** Opening INFORMATION block **

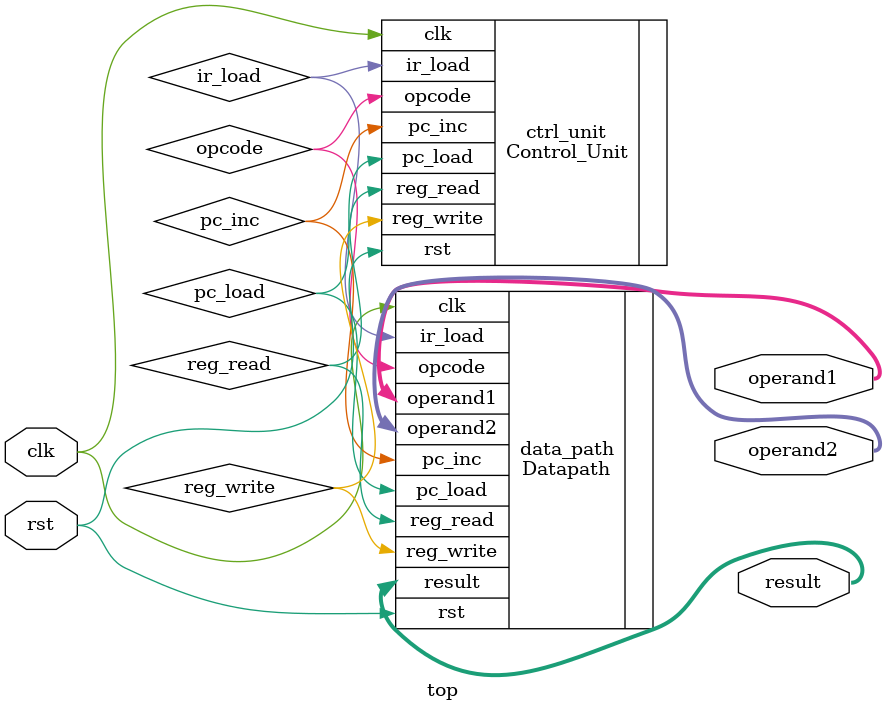
<source format=v>
`timescale 1ns / 1ps


module top(
    input clk,
    input rst,
    //output [4:0]opcode,
    output [31:0]operand1,
    output [31:0]operand2,
    output [31:0]result
    
    );

    Control_Unit ctrl_unit(
    .opcode(opcode), // for the instructions
    .clk(clk),
    .rst(rst),
    
    .pc_load(pc_load),
    .ir_load(ir_load),
    .pc_inc(pc_inc),
    
    .reg_write(reg_write),
    .reg_read(reg_read)
    );     

    Datapath data_path(
    .clk(clk),
    .rst(rst),
        
    .pc_load(pc_load),
    .ir_load(ir_load),
    .pc_inc(pc_inc),
    
    .reg_write(reg_write),
    .reg_read(reg_read),
    
    .opcode(opcode),
    .operand1(operand1),
    .operand2(operand2),
    .result(result)
    );    
    
endmodule
    
</source>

** Closing INFORMATION block **

All entries, top to bottom, should be retyped exactly; the pictures should not be.

▶ RESPONSE AREA
<source format=v>
`timescale 1ns / 1ps


module top(
    input clk,
    input rst,
    //output [4:0]opcode,
    output [31:0]operand1,
    output [31:0]operand2,
    output [31:0]result
    
    );

    Control_Unit ctrl_unit(
    .opcode(opcode), // for the instructions
    .clk(clk),
    .rst(rst),
    
    .pc_load(pc_load),
    .ir_load(ir_load),
    .pc_inc(pc_inc),
    
    .reg_write(reg_write),
    .reg_read(reg_read)
    );     

    Datapath data_path(
    .clk(clk),
    .rst(rst),
        
    .pc_load(pc_load),
    .ir_load(ir_load),
    .pc_inc(pc_inc),
    
    .reg_write(reg_write),
    .reg_read(reg_read),
    
    .opcode(opcode),
    .operand1(operand1),
    .operand2(operand2),
    .result(result)
    );    
    
endmodule
    
</source>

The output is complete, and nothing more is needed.